Want to improve your overall body posture? Consider adding a few twist yoga poses to your fitness routine to see great improvements.
Having a well-defined posture makes you look good and amps up your personality. It makes your body more flexible and balanced and also helps build strength, making your everyday activities and movements much easier and more convenient.
Poor posture, meanwhile, can lead to muscle imbalance and stress and in some cases even contribute to back pain and sciatica. Fortunately, there are certain poses, particularly twist yoga poses, that can work wonders for your posture and prevent pain and injuries while giving you a more pleasing look.

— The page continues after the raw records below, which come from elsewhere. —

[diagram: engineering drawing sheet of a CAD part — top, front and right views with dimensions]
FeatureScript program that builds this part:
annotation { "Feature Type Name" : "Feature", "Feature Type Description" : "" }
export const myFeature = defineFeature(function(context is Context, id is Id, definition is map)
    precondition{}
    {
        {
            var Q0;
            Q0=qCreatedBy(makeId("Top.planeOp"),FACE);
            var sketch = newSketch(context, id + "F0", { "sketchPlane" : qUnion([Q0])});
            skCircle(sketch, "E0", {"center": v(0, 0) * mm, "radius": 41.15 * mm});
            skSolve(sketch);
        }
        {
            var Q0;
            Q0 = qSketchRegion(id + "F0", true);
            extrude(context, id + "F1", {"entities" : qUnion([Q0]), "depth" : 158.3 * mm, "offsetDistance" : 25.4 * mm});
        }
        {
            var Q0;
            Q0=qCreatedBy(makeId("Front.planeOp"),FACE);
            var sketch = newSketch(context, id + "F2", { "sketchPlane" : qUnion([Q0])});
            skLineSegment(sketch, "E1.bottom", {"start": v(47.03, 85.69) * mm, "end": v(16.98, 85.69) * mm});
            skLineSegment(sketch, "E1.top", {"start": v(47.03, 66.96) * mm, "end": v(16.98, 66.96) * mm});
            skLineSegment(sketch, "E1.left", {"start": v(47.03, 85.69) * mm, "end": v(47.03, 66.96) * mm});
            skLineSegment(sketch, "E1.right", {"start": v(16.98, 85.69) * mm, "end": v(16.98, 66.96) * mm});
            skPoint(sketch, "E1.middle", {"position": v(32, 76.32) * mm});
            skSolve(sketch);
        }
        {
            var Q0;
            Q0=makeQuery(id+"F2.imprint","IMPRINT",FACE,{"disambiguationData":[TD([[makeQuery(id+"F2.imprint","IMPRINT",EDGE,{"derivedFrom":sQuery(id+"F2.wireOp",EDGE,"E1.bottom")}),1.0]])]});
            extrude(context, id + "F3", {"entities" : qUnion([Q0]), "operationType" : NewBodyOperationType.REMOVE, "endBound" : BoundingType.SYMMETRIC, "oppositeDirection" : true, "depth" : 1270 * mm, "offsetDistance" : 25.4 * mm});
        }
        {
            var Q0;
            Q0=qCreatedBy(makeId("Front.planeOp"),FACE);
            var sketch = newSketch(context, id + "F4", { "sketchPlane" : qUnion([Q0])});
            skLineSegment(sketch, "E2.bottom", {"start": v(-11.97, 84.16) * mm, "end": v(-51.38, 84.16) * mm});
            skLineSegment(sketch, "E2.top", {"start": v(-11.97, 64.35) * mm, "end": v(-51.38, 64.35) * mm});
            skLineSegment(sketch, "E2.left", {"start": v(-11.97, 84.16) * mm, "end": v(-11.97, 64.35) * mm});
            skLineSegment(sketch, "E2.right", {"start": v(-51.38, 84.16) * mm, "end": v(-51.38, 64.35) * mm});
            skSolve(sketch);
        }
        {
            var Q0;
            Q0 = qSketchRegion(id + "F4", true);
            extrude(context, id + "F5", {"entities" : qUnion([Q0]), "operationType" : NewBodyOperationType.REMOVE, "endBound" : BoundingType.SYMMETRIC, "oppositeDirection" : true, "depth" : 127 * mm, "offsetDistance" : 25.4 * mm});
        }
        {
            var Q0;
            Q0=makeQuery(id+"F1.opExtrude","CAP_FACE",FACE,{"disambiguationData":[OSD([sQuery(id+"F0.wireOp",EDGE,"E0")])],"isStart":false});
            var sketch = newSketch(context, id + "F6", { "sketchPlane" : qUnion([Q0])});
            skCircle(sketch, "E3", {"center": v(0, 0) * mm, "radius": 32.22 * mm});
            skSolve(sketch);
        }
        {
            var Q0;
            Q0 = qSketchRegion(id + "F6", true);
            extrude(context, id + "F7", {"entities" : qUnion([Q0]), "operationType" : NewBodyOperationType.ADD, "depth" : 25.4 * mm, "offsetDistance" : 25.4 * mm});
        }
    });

A twist is a staple in almost all yoga practices and largely involves the rotation of your torso. It gently stretches and rotates the back and promotes spine health while keeping the disks plump and strong. For people sensitive to twists, the following poses don’t require intense rotation, but if you have back pain or any other issue, it's best to first consult a doctor or a physical therapist.
Twist yoga poses to improve posture
The following five twist yoga poses are suitable for all levels of yoga practitioners. However, if you're a beginner, do them cautiously under the guidance of an instructor. Let's get started:
1) Revolved chair pose (Parivrtta Uttakatasana)
A great exercise to strengthen the legs and spine, this twist yoga pose improves posture and helps boost flexibility as well.
- Start in the chair pose with both knees together. Shift your weight onto your heels, and move your hands at the center of your chest in a prayer position.
- As you inhale, lengthen your spine. As you exhale, slowly hinge forward at your waist, and gently twist to your left while keeping your right elbow out.
- Keep your knees together, and press your palms to lower your butts a bit more.
- Hold the posture for a few counts, and release. Return to the chair pose, and repeat the entire exercise on the other side.
2) Half lord of the fishes pose (Ardha Matsyendrasana)
This yoga pose is a gentle seated spinal twist that strengthens the upper back and neck and also helps boost posture. It gently stretches the side of the body and keeps the muscles loose to prevent injuries and strains.
- Start in the staff pose with your legs outstretched in the front.
- Lift your left leg, and place your foot on the outside of your right knee. Slightly bend your right leg, and place your right foot on the outside of your left hip.
- Firmly press your sitting bones on the floor; lengthen your spine, and move your left arm behind you while extending your right arm up.
- Slowly twist your body to the left; hug your knee using your right arm, and hook your elbow just behind your right knee.
- Stay in the posture for a few breaths, and come out of the pose as you exhale.
- Move back to the staff pose, and switch sides to repeat.
3) Revolved triangle pose (Parivrtta Trikonasana)
The revolved triangle pose is another very effective twist yoga pose that promotes good posture, stretches the hamstrings, opens the heart, and enhances body balance.
- Start in a standing position with your legs straight and 2-3 feet apart. Move your right foot forward and left foot back turned at 45 degrees.
- Place your hands on your hips, and slowly hinge your upper body forward over your right leg while keeping your spine straight.
- Position your left hand under your right shoulder, or simply place it inside your right foot. Breathe easily, and place your right hand on your sacrum while opening your chest to the right.
- Lift your right hand towards the ceiling, and stack your right shoulder over your left. Hold the position and take a few deep breaths. Switch sides to repeat the pose.
4) Easy pose (Revolved Sukhasana)
This is another simple and gentle seated twist pose that works wonders for your posture. It helps stretch the knees, ankles, and hips, and boosts flexibility throughout the chest, spine, and shoulders.
- Start in a comfortable seated position. Cross your legs in front of you, and keep your knees wide.
- Use your left arm to hold your right leg, and place your right hand on the floor just behind you.
- Press your right palm on the floor; maintain a tall spine, and start to twist on your right.
- Twist gently, and hold the posture for a few breaths.
- Come back to the center; switch your legs, and repeat the pose on the other side.
5) Supine spinal twist (Supta Matsyendrasana)
The supine spinal twist stretches the obliques, chest, abdomen, and glutes. It's a great heart-opener pose that enhances spinal flexibility, improves gut health and boosts posture too.
- Lie down on a mat with your face up, and bend your knees. Place the soles of your feet on the mat.
- Gently press into your feet, and lift your hips off the mat as you draw your left knee towards your chest. Extend your right leg flat straight in front of you, and keep your right foot flexed.
- Cross your left knee over your midsection on the right side of your body.
- Extend your left arm to the left, and rest your right hand on your left knee to make a 'T' shape.
- Slowly turn your head to the left, and keep your gaze on your shoulders.
- Hold the position for a few seconds, and release. Switch sides, and repeat on the other side.
Look to hold the aforementioned yoga poses for at least 20 seconds, and increase the duration as you progress and gain strength. Do not overstretch, and always move slowly to make the most out of each pose.